Nancy Archer-Crofut always took care of herself. She was in great shape. She had to be, coaching girl's volleyball teams at the high school, and club level. That didn't stop a virus from destroying her kidneys.
"Three hours a day, three times a week I was in dialysis," said Nancy Archer, Crofut, transplant recipient.
"Nancy has always lived such a healthy lifestyle. She's such a great athlete and to hear that you say how could that happen?" said John Crofut, husband.
She needed a transplant. But neither her kids nor husband had the right blood type. However, a friendship made nearly a decade ago gave her a second shot at life.
"She stood out from all the rest; she was taller; she was a little more awkward; she sprained both ankles the first week of tryouts - and so graceful," said Nancy Archer.
That was nine years ago, when Nancy was junior varsity coach volleyball coach at Santa Rosa High, and a gangly 14-year-old tried out.
"I thought she was really nice and I thought she was crazy for wanting me on her volleyball team," said Cody Hicks, kidney donor.
She made the team. But after high school the two lost touch. Then, in a chance meeting at a game two years ago - a now 20-year-old Cody found out her old coach needed a new kidney, but faced years of waiting on a transplant list. Cody volunteered to be tested and to her surprise - found out she was a match.

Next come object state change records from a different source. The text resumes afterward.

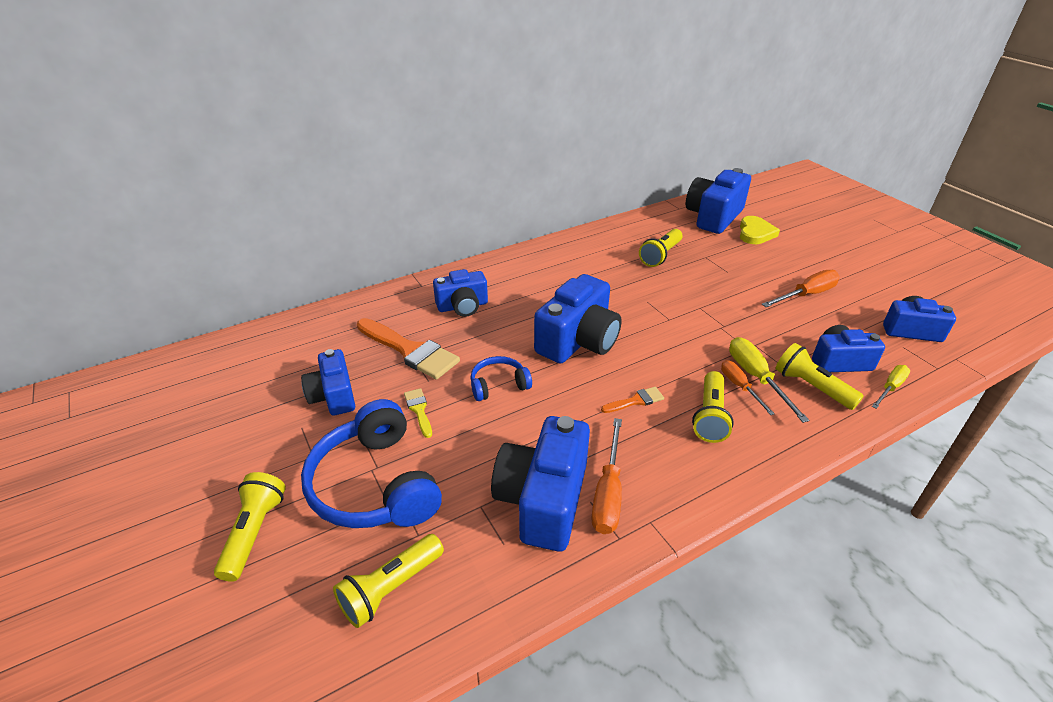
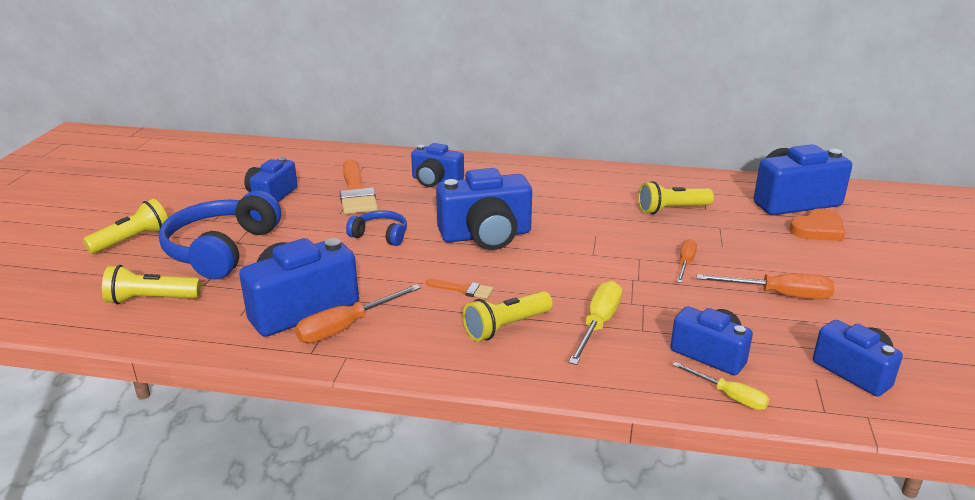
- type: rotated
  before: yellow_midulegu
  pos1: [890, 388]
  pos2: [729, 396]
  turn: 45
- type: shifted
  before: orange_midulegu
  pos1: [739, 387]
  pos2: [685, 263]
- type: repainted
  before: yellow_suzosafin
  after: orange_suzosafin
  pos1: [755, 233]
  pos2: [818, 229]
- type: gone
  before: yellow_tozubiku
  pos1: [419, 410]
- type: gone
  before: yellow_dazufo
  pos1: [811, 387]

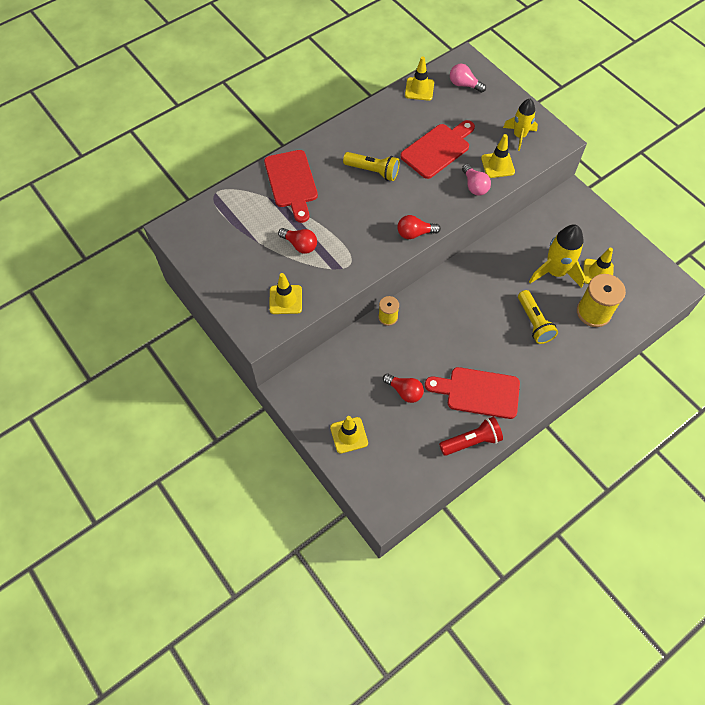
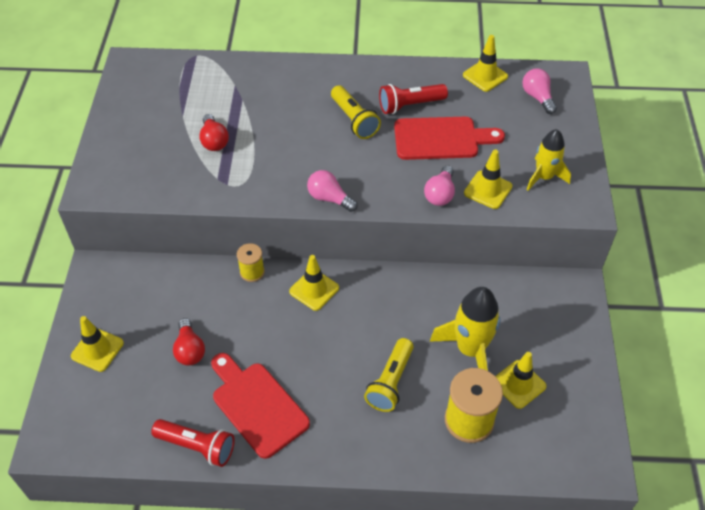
- type: shifted
  before: yellow_pofegoka
  pos1: [285, 299]
  pos2: [314, 290]
- type: repainted
  before: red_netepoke
  after: pink_netepoke
  pos1: [415, 233]
  pos2: [329, 198]
- type: new
  after: red_dazufo
  pos2: [410, 105]
- type: gone
  before: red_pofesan
  pos1: [291, 182]

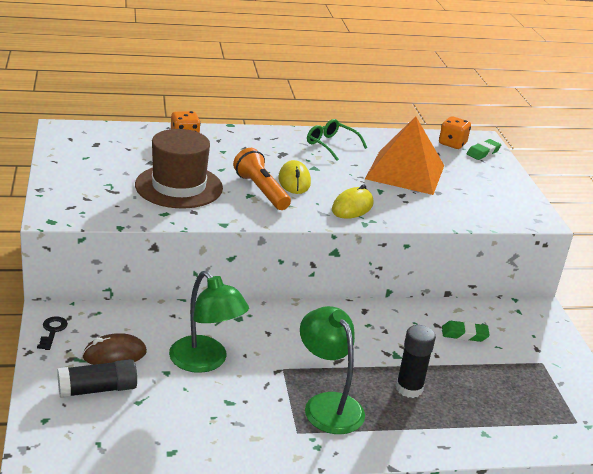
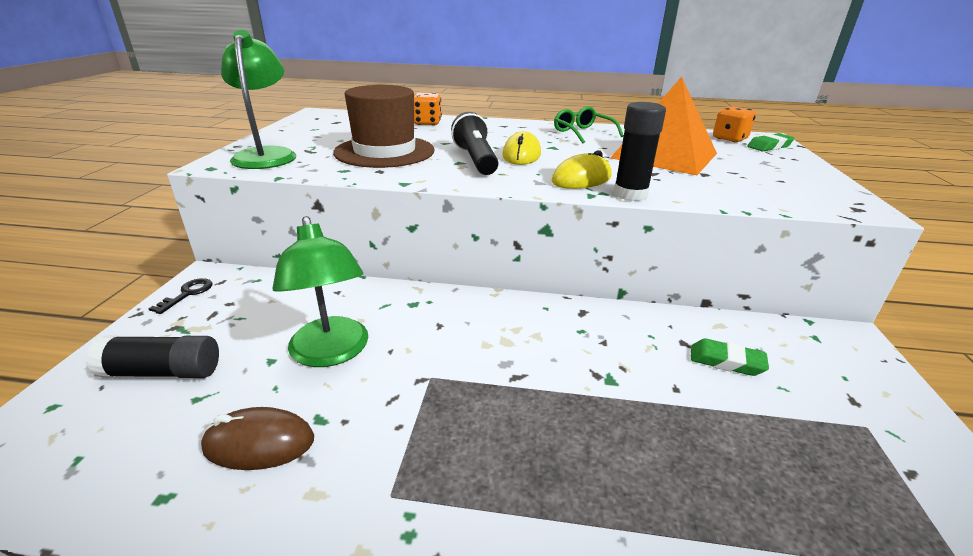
- type: shifted
  before: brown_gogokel
  pos1: [114, 354]
  pos2: [259, 443]
- type: shifted
  before: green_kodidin
  pos1: [327, 405]
  pos2: [266, 155]
- type: repainted
  before: orange_dazufo
  after: black_dazufo
  pos1: [261, 191]
  pos2: [476, 160]
- type: shifted
  before: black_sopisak
  pos1: [409, 388]
  pos2: [630, 194]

"I guess I never really saw it as saving her life, I just saw it as someone in need and I could be that person to help them," said Cody Hicks.
In January of last year, the operation took place. It was a success, and both are now doing fine. That's led the Sonoma and Mendocino chapter of the American Red Cross to honor Cody as one of this year's real heroes. To the Crofut's and their kids, she's even more.
"It's gratitude I feel all the way through and it gave me my life back," said Nancy Archer.
"It's almost like I am related to everyone here. Something of me is in their mom," said Cody Hicks.
The Crofut family feels the same way. In fact, Cody moved in to their home to recuperate and go back to Sonoma State University when she felt well enough. They all liked the arrangement so much, that she still lives there, as one of the family - they consider her an adopted daughter.